= Palazzo Zani =

Building in Bologna, Italy

Palazzo Zani is a Renaissance palace on via Santo Stefano 56 in central Bologna, region of Emilia Romagna, Italy.

==History==
Construction of the palace was commissioned from Marc’Antonio Zani, from the architect Floriano Ambrosini. The palace was completed in 1594. The facade has a giant order of pilasters, standing atop a rusticated portico. The courtyard had an illusionistic fresco (1785) painted by Antonio Bonetti. The ground floor has frescoes by Girolamo Mattioli, while the ceiling of the main salon was decorated by a young Guido Reni with frescoes of the Fall of Phaeton. The Zani family once owned the Madonna of the Rose by Parmigianino, sold in 1732, and now in the collection at Dresden.

The Reni fresco is surrounded by later embellishments including the Four Elements at the angles by Gaetano Gandolfi, and quadratura by Serafino Barozzi. The stucco work was completed by Giacomo De Maria. The bas-reliefs over the doors, illustring events of the myth of Phaeton were completed in the 19th century by Vincenzo Testoni.

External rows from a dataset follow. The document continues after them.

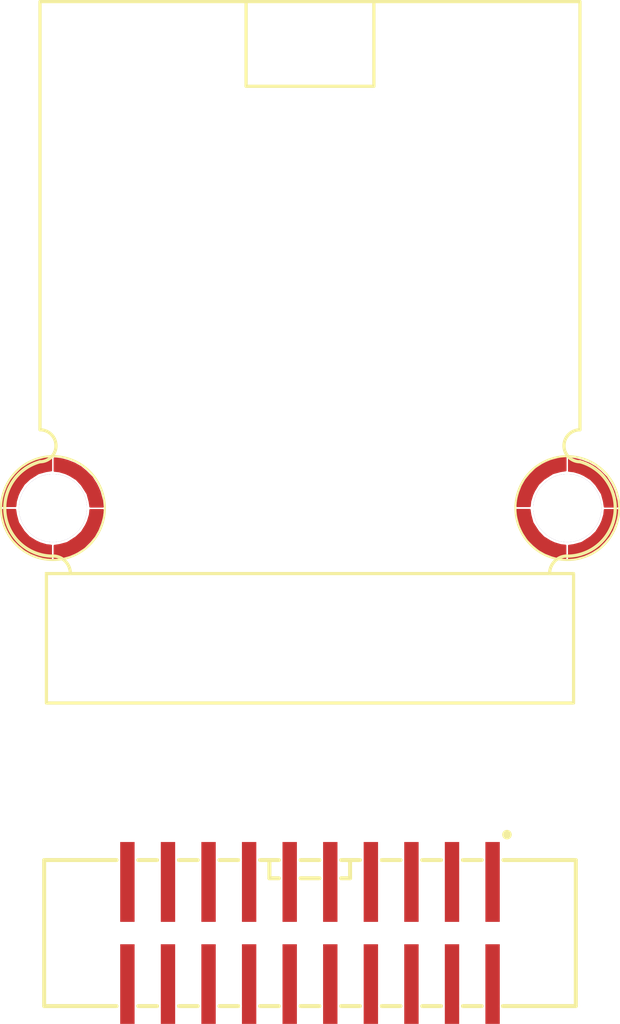
<source format=kicad_pcb>
(kicad_pcb
    (version 20241229)
    (generator "pcbnew")
    (generator_version "9.0")
    (general
        (thickness 1.6)
        (legacy_teardrops no)
    )
    (paper "A4")
    (layers
        (0 "F.Cu" signal)
        (2 "B.Cu" signal)
        (9 "F.Adhes" user "F.Adhesive")
        (11 "B.Adhes" user "B.Adhesive")
        (13 "F.Paste" user)
        (15 "B.Paste" user)
        (5 "F.SilkS" user "F.Silkscreen")
        (7 "B.SilkS" user "B.Silkscreen")
        (1 "F.Mask" user)
        (3 "B.Mask" user)
        (17 "Dwgs.User" user "User.Drawings")
        (19 "Cmts.User" user "User.Comments")
        (21 "Eco1.User" user "User.Eco1")
        (23 "Eco2.User" user "User.Eco2")
        (25 "Edge.Cuts" user)
        (27 "Margin" user)
        (31 "F.CrtYd" user "F.Courtyard")
        (29 "B.CrtYd" user "B.Courtyard")
        (35 "F.Fab" user)
        (33 "B.Fab" user)
        (39 "User.1" user)
        (41 "User.2" user)
        (43 "User.3" user)
        (45 "User.4" user)
        (47 "User.5" user)
        (49 "User.6" user)
        (51 "User.7" user)
        (53 "User.8" user)
        (55 "User.9" user)
    )
    (setup
        (pad_to_mask_clearance 0)
        (allow_soldermask_bridges_in_footprints no)
        (tenting front back)
        (pcbplotparams
            (layerselection 0x00000000_00000000_000010fc_ffffffff)
            (plot_on_all_layers_selection 0x00000000_00000000_00000000_00000000)
            (disableapertmacros no)
            (usegerberextensions no)
            (usegerberattributes yes)
            (usegerberadvancedattributes yes)
            (creategerberjobfile yes)
            (dashed_line_dash_ratio 12)
            (dashed_line_gap_ratio 3)
            (svgprecision 4)
            (plotframeref no)
            (mode 1)
            (useauxorigin no)
            (hpglpennumber 1)
            (hpglpenspeed 20)
            (hpglpendiameter 15)
            (pdf_front_fp_property_popups yes)
            (pdf_back_fp_property_popups yes)
            (pdf_metadata yes)
            (pdf_single_document no)
            (dxfpolygonmode yes)
            (dxfimperialunits yes)
            (dxfusepcbnewfont yes)
            (psnegative no)
            (psa4output no)
            (plot_black_and_white yes)
            (plotinvisibletext no)
            (sketchpadsonfab no)
            (plotreference yes)
            (plotvalue yes)
            (plotpadnumbers no)
            (hidednponfab no)
            (sketchdnponfab yes)
            (crossoutdnponfab yes)
            (plotfptext yes)
            (subtractmaskfromsilk no)
            (outputformat 1)
            (mirror no)
            (drillshape 1)
            (scaleselection 1)
            (outputdirectory "")
        )
    )
    (net 0 "")
    (net 1 "footprint-_2-2")
    (net 2 "GND")
    (net 3 "_18")
    (net 4 "VTREF")
    (net 5 "N_TRST")
    (net 6 "DBGRQ")
    (net 7 "footprint-_1-1")
    (net 8 "_20")
    (net 9 "_16")
    (net 10 "footprint-_4-0")
    (net 11 "footprint-_2-0")
    (net 12 "N_RESET")
    (net 13 "_14")
    (net 14 "line")
    (net 15 "footprint-_3-0")
    (net 16 "SWD_SWO")
    (net 17 "SWD_CLK")
    (net 18 "footprint-_2-1")
    (net 19 "SWD_DIO")
    (net 20 "footprint-_1-0")
    (net 21 "footprint-_4-1")
    (net 22 "TDI")
    (net 23 "VCC")
    (net 24 "footprint-_3-1")
    (net 25 "footprint-net-0")
    (net 26 "footprint-net-1")
    (footprint "XFCN_BH254VS_20P:CONN-SMD_20P-P2.54_B-3000N20P-0110" (layer "F.Cu") (at 0 22.5 180))
    (footprint "Sinhoo_SMTSO2530CTJ:SMD_BD5.6-L5.6-W5.6-D4.1" (layer "F.Cu") (at -16.1 -4.1 0))
    (footprint "Sinhoo_SMTSO2530CTJ:SMD_BD5.6-L5.6-W5.6-D4.1" (layer "F.Cu") (at 16.1 -4.1 0))
    (footprint "RPDAP_Compact:RPDAP_Compact" (layer "F.Cu") (at 0 0 0))
    (embedded_fonts no)
)
</source>
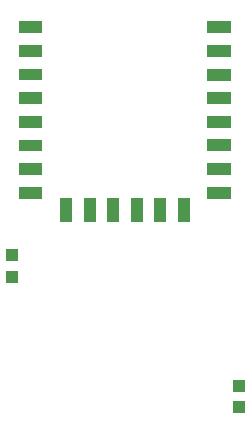
<source format=gtp>
G04 Layer: TopPasteMaskLayer*
G04 EasyEDA v6.4.3, 2020-08-09T00:17:02+05:30*
G04 6b3d8b3936fd40358e4656ce58cb2351,cf4aa5727a6a49518b7f5d996050d5f8,10*
G04 Gerber Generator version 0.2*
G04 Scale: 100 percent, Rotated: No, Reflected: No *
G04 Dimensions in millimeters *
G04 leading zeros omitted , absolute positions ,3 integer and 3 decimal *
%FSLAX33Y33*%
%MOMM*%
G90*
G71D02*

%ADD15R,1.999996X0.999998*%
%ADD16R,0.999998X1.999996*%
%ADD17R,1.099998X0.999998*%

%LPD*%
G54D15*
G01X32511Y60074D03*
G01X32511Y58074D03*
G01X32511Y56074D03*
G01X32510Y54074D03*
G01X32511Y52074D03*
G01X32512Y50074D03*
G01X32511Y48074D03*
G01X32509Y46074D03*
G54D16*
G01X29507Y44573D03*
G01X27507Y44574D03*
G01X25508Y44574D03*
G01X23507Y44574D03*
G01X21508Y44574D03*
G01X19511Y44573D03*
G36*
G01X15510Y46574D02*
G01X17510Y46574D01*
G01X17510Y45574D01*
G01X15510Y45574D01*
G01X15510Y46574D01*
G37*
G36*
G01X15509Y48574D02*
G01X17509Y48574D01*
G01X17509Y47574D01*
G01X15509Y47574D01*
G01X15509Y48574D01*
G37*
G36*
G01X15509Y50574D02*
G01X17509Y50574D01*
G01X17509Y49574D01*
G01X15509Y49574D01*
G01X15509Y50574D01*
G37*
G36*
G01X15509Y52574D02*
G01X17509Y52574D01*
G01X17509Y51574D01*
G01X15509Y51574D01*
G01X15509Y52574D01*
G37*
G36*
G01X15509Y54574D02*
G01X17509Y54574D01*
G01X17509Y53574D01*
G01X15509Y53574D01*
G01X15509Y54574D01*
G37*
G36*
G01X15509Y56574D02*
G01X17509Y56574D01*
G01X17509Y55574D01*
G01X15509Y55574D01*
G01X15509Y56574D01*
G37*
G36*
G01X15509Y58574D02*
G01X17509Y58574D01*
G01X17509Y57574D01*
G01X15509Y57574D01*
G01X15509Y58574D01*
G37*
G36*
G01X15509Y60574D02*
G01X17509Y60574D01*
G01X17509Y59574D01*
G01X15509Y59574D01*
G01X15509Y60574D01*
G37*
G54D17*
G01X14986Y38978D03*
G01X14986Y40778D03*
G01X34163Y27929D03*
G01X34163Y29729D03*
M00*
M02*

</source>
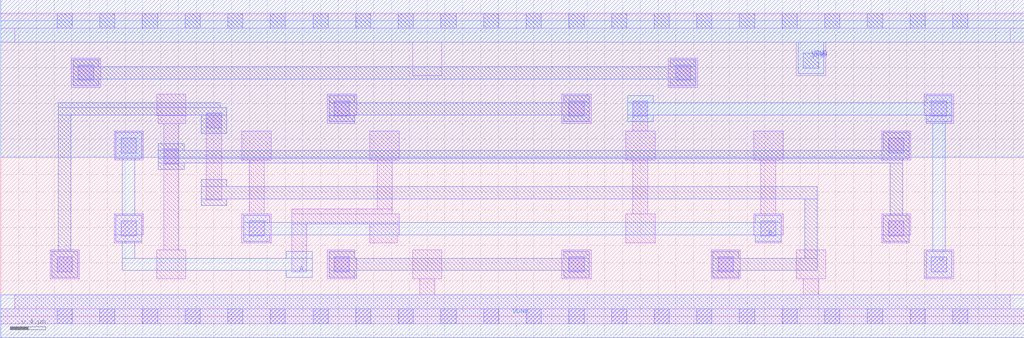
<source format=lef>
VERSION 5.7 ;
  NOWIREEXTENSIONATPIN ON ;
  DIVIDERCHAR "/" ;
  BUSBITCHARS "[]" ;
MACRO VANBERKEL1991
  CLASS CORE ;
  FOREIGN VANBERKEL1991 ;
  ORIGIN 0.000 0.000 ;
  SIZE 11.520 BY 3.330 ;
  SYMMETRY X Y ;
  SITE unit ;
  PIN A
    ANTENNAGATEAREA 0.378000 ;
    PORT
      LAYER met1 ;
        RECT 1.295 1.780 1.585 2.070 ;
        RECT 1.370 1.135 1.510 1.780 ;
        RECT 1.295 0.845 1.585 1.135 ;
        RECT 1.370 0.655 1.510 0.845 ;
        RECT 3.215 0.655 3.505 0.730 ;
        RECT 1.370 0.515 3.505 0.655 ;
        RECT 3.215 0.440 3.505 0.515 ;
    END
  END A
  PIN B
    ANTENNAGATEAREA 0.378000 ;
    PORT
      LAYER met1 ;
        RECT 2.735 1.060 3.025 1.135 ;
        RECT 8.495 1.060 8.785 1.135 ;
        RECT 2.735 0.920 8.785 1.060 ;
        RECT 2.735 0.845 3.025 0.920 ;
        RECT 8.495 0.845 8.785 0.920 ;
    END
  END B
  PIN C
    ANTENNAGATEAREA 0.189000 ;
    ANTENNADIFFAREA 1.031650 ;
    PORT
      LAYER met1 ;
        RECT 7.055 2.410 7.345 2.485 ;
        RECT 10.415 2.410 10.705 2.485 ;
        RECT 7.055 2.270 10.705 2.410 ;
        RECT 7.055 2.195 7.345 2.270 ;
        RECT 10.415 2.195 10.705 2.270 ;
        RECT 10.490 0.730 10.630 2.195 ;
        RECT 10.415 0.440 10.705 0.730 ;
    END
  END C
  PIN VGND
    ANTENNADIFFAREA 0.914200 ;
    PORT
      LAYER met1 ;
        RECT 0.000 -0.240 11.520 0.240 ;
    END
    PORT
      LAYER met1 ;
        RECT 0.000 3.090 11.520 3.570 ;
        RECT 8.975 2.735 9.265 3.090 ;
    END
  END VGND
  PIN VPWR
    ANTENNADIFFAREA 1.747200 ;
    PORT
      LAYER li1 ;
        RECT 0.000 3.245 11.520 3.415 ;
        RECT 0.155 3.090 11.365 3.245 ;
        RECT 4.635 2.715 4.965 3.090 ;
        RECT 8.955 2.715 9.285 3.090 ;
      LAYER mcon ;
        RECT 0.635 3.245 0.805 3.415 ;
        RECT 1.115 3.245 1.285 3.415 ;
        RECT 1.595 3.245 1.765 3.415 ;
        RECT 2.075 3.245 2.245 3.415 ;
        RECT 2.555 3.245 2.725 3.415 ;
        RECT 3.035 3.245 3.205 3.415 ;
        RECT 3.515 3.245 3.685 3.415 ;
        RECT 3.995 3.245 4.165 3.415 ;
        RECT 4.475 3.245 4.645 3.415 ;
        RECT 4.955 3.245 5.125 3.415 ;
        RECT 5.435 3.245 5.605 3.415 ;
        RECT 5.915 3.245 6.085 3.415 ;
        RECT 6.395 3.245 6.565 3.415 ;
        RECT 6.875 3.245 7.045 3.415 ;
        RECT 7.355 3.245 7.525 3.415 ;
        RECT 7.835 3.245 8.005 3.415 ;
        RECT 8.315 3.245 8.485 3.415 ;
        RECT 8.795 3.245 8.965 3.415 ;
        RECT 9.275 3.245 9.445 3.415 ;
        RECT 9.755 3.245 9.925 3.415 ;
        RECT 10.235 3.245 10.405 3.415 ;
        RECT 10.715 3.245 10.885 3.415 ;
        RECT 9.035 2.795 9.205 2.965 ;
    END
  END VPWR
  OBS
      LAYER nwell ;
        RECT 0.000 1.790 11.520 3.330 ;
      LAYER li1 ;
        RECT 0.795 2.580 1.125 2.910 ;
        RECT 7.515 2.580 7.845 2.910 ;
        RECT 1.755 2.260 2.085 2.505 ;
        RECT 1.775 2.175 2.085 2.260 ;
        RECT 1.275 1.760 1.605 2.090 ;
        RECT 1.275 0.920 1.605 1.155 ;
        RECT 1.275 0.825 1.585 0.920 ;
        RECT 1.835 0.750 2.005 2.175 ;
        RECT 2.315 1.310 2.485 2.290 ;
        RECT 3.675 2.260 4.005 2.505 ;
        RECT 3.675 2.175 3.985 2.260 ;
        RECT 6.315 2.175 6.645 2.505 ;
        RECT 7.115 2.090 7.285 2.425 ;
        RECT 10.395 2.260 10.725 2.505 ;
        RECT 10.415 2.175 10.725 2.260 ;
        RECT 2.715 1.760 3.045 2.090 ;
        RECT 4.155 1.760 4.485 2.090 ;
        RECT 7.035 1.760 7.365 2.090 ;
        RECT 8.475 1.760 8.805 2.090 ;
        RECT 9.915 1.760 10.245 2.090 ;
        RECT 2.795 1.155 2.965 1.760 ;
        RECT 4.235 1.210 4.405 1.760 ;
        RECT 3.275 1.155 4.405 1.210 ;
        RECT 7.115 1.155 7.285 1.760 ;
        RECT 8.555 1.155 8.725 1.760 ;
        RECT 2.715 0.825 3.045 1.155 ;
        RECT 3.275 1.040 4.485 1.155 ;
        RECT 0.555 0.420 0.885 0.750 ;
        RECT 1.755 0.420 2.085 0.750 ;
        RECT 3.275 0.500 3.445 1.040 ;
        RECT 4.155 0.920 4.485 1.040 ;
        RECT 4.155 0.825 4.465 0.920 ;
        RECT 7.035 0.825 7.365 1.155 ;
        RECT 8.475 0.920 8.805 1.155 ;
        RECT 9.915 0.920 10.245 1.155 ;
        RECT 8.495 0.825 8.785 0.920 ;
        RECT 9.915 0.825 10.225 0.920 ;
        RECT 3.675 0.655 3.985 0.750 ;
        RECT 3.675 0.420 4.005 0.655 ;
        RECT 4.635 0.420 4.965 0.750 ;
        RECT 6.315 0.420 6.645 0.750 ;
        RECT 7.995 0.420 8.325 0.750 ;
        RECT 8.955 0.420 9.285 0.750 ;
        RECT 10.395 0.420 10.725 0.750 ;
        RECT 4.715 0.240 4.885 0.420 ;
        RECT 9.035 0.240 9.205 0.420 ;
        RECT 0.155 0.085 11.365 0.240 ;
        RECT 0.000 -0.085 11.520 0.085 ;
      LAYER mcon ;
        RECT 0.875 2.660 1.045 2.830 ;
        RECT 7.595 2.660 7.765 2.830 ;
        RECT 1.355 1.840 1.525 2.010 ;
        RECT 1.835 1.715 2.005 1.885 ;
        RECT 1.355 0.905 1.525 1.075 ;
        RECT 2.315 2.120 2.485 2.290 ;
        RECT 3.755 2.255 3.925 2.425 ;
        RECT 6.395 2.255 6.565 2.425 ;
        RECT 7.115 2.255 7.285 2.425 ;
        RECT 10.475 2.255 10.645 2.425 ;
        RECT 9.995 1.840 10.165 2.010 ;
        RECT 2.795 0.905 2.965 1.075 ;
        RECT 0.635 0.500 0.805 0.670 ;
        RECT 8.555 0.905 8.725 1.075 ;
        RECT 9.995 0.905 10.165 1.075 ;
        RECT 3.755 0.500 3.925 0.670 ;
        RECT 6.395 0.500 6.565 0.670 ;
        RECT 8.075 0.500 8.245 0.670 ;
        RECT 10.475 0.500 10.645 0.670 ;
        RECT 0.635 -0.085 0.805 0.085 ;
        RECT 1.115 -0.085 1.285 0.085 ;
        RECT 1.595 -0.085 1.765 0.085 ;
        RECT 2.075 -0.085 2.245 0.085 ;
        RECT 2.555 -0.085 2.725 0.085 ;
        RECT 3.035 -0.085 3.205 0.085 ;
        RECT 3.515 -0.085 3.685 0.085 ;
        RECT 3.995 -0.085 4.165 0.085 ;
        RECT 4.475 -0.085 4.645 0.085 ;
        RECT 4.955 -0.085 5.125 0.085 ;
        RECT 5.435 -0.085 5.605 0.085 ;
        RECT 5.915 -0.085 6.085 0.085 ;
        RECT 6.395 -0.085 6.565 0.085 ;
        RECT 6.875 -0.085 7.045 0.085 ;
        RECT 7.355 -0.085 7.525 0.085 ;
        RECT 7.835 -0.085 8.005 0.085 ;
        RECT 8.315 -0.085 8.485 0.085 ;
        RECT 8.795 -0.085 8.965 0.085 ;
        RECT 9.275 -0.085 9.445 0.085 ;
        RECT 9.755 -0.085 9.925 0.085 ;
        RECT 10.235 -0.085 10.405 0.085 ;
        RECT 10.715 -0.085 10.885 0.085 ;
      LAYER met1 ;
        RECT 0.815 2.815 1.105 2.890 ;
        RECT 7.535 2.815 7.825 2.890 ;
        RECT 0.815 2.675 7.825 2.815 ;
        RECT 0.815 2.600 1.105 2.675 ;
        RECT 7.535 2.600 7.825 2.675 ;
        RECT 3.695 2.410 3.985 2.485 ;
        RECT 6.335 2.410 6.625 2.485 ;
        RECT 0.650 2.350 2.470 2.410 ;
        RECT 0.650 2.270 2.545 2.350 ;
        RECT 0.650 0.730 0.790 2.270 ;
        RECT 2.255 2.060 2.545 2.270 ;
        RECT 3.695 2.270 6.625 2.410 ;
        RECT 3.695 2.195 3.985 2.270 ;
        RECT 6.335 2.195 6.625 2.270 ;
        RECT 1.775 1.870 2.065 1.945 ;
        RECT 9.935 1.870 10.225 2.070 ;
        RECT 1.775 1.780 10.225 1.870 ;
        RECT 1.775 1.730 10.150 1.780 ;
        RECT 1.775 1.655 2.065 1.730 ;
        RECT 2.255 1.465 2.545 1.540 ;
        RECT 2.255 1.325 9.190 1.465 ;
        RECT 2.255 1.250 2.545 1.325 ;
        RECT 0.575 0.440 0.865 0.730 ;
        RECT 3.695 0.655 3.985 0.730 ;
        RECT 6.335 0.655 6.625 0.730 ;
        RECT 3.695 0.515 6.625 0.655 ;
        RECT 3.695 0.440 3.985 0.515 ;
        RECT 6.335 0.440 6.625 0.515 ;
        RECT 8.015 0.655 8.305 0.730 ;
        RECT 9.050 0.655 9.190 1.325 ;
        RECT 10.010 1.135 10.150 1.730 ;
        RECT 9.935 0.845 10.225 1.135 ;
        RECT 8.015 0.515 9.190 0.655 ;
        RECT 8.015 0.440 8.305 0.515 ;
  END
END VANBERKEL1991
END LIBRARY


</source>
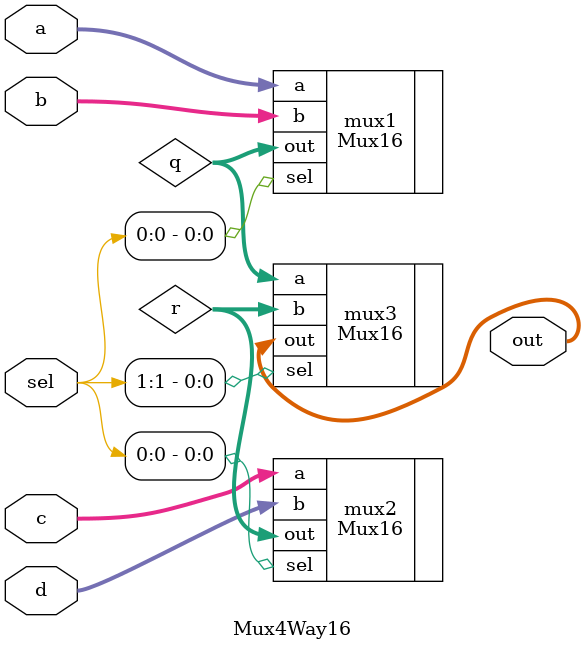
<source format=v>

`default_nettype none

module Mux4Way16(
    input wire [15:0] a,
    input wire [15:0] b,
    input wire [15:0] c,
    input wire [15:0] d,
    input wire [1:0] sel,
    output wire [15:0] out
);

    wire [15:0] q, r;

    // First two multiplexers: select between a-b and c-d
    Mux16 mux1 (
        .a(a),
        .b(b),
        .sel(sel[0]),
        .out(q)
    );

    Mux16 mux2 (
        .a(c),
        .b(d),
        .sel(sel[0]),
        .out(r)
    );

    // Final multiplexer: select between q and r based on sel[1]
    Mux16 mux3 (
        .a(q),
        .b(r),
        .sel(sel[1]),
        .out(out)
    );

endmodule




</source>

In 1745 The palace was acquired by the Abbot Pier Antonio Odorici, treasurer of Pope Benedict XIV. The palace was restructured by the architects Giuseppe Antonio, Camillo Ambrosi, and later Giuseppe Tubertini. In 1840, the palace was acquired by Prince Pietro Pallavicini, who further refurbished the interiors. The palace is now owned by the Bonifica Renana Foundation.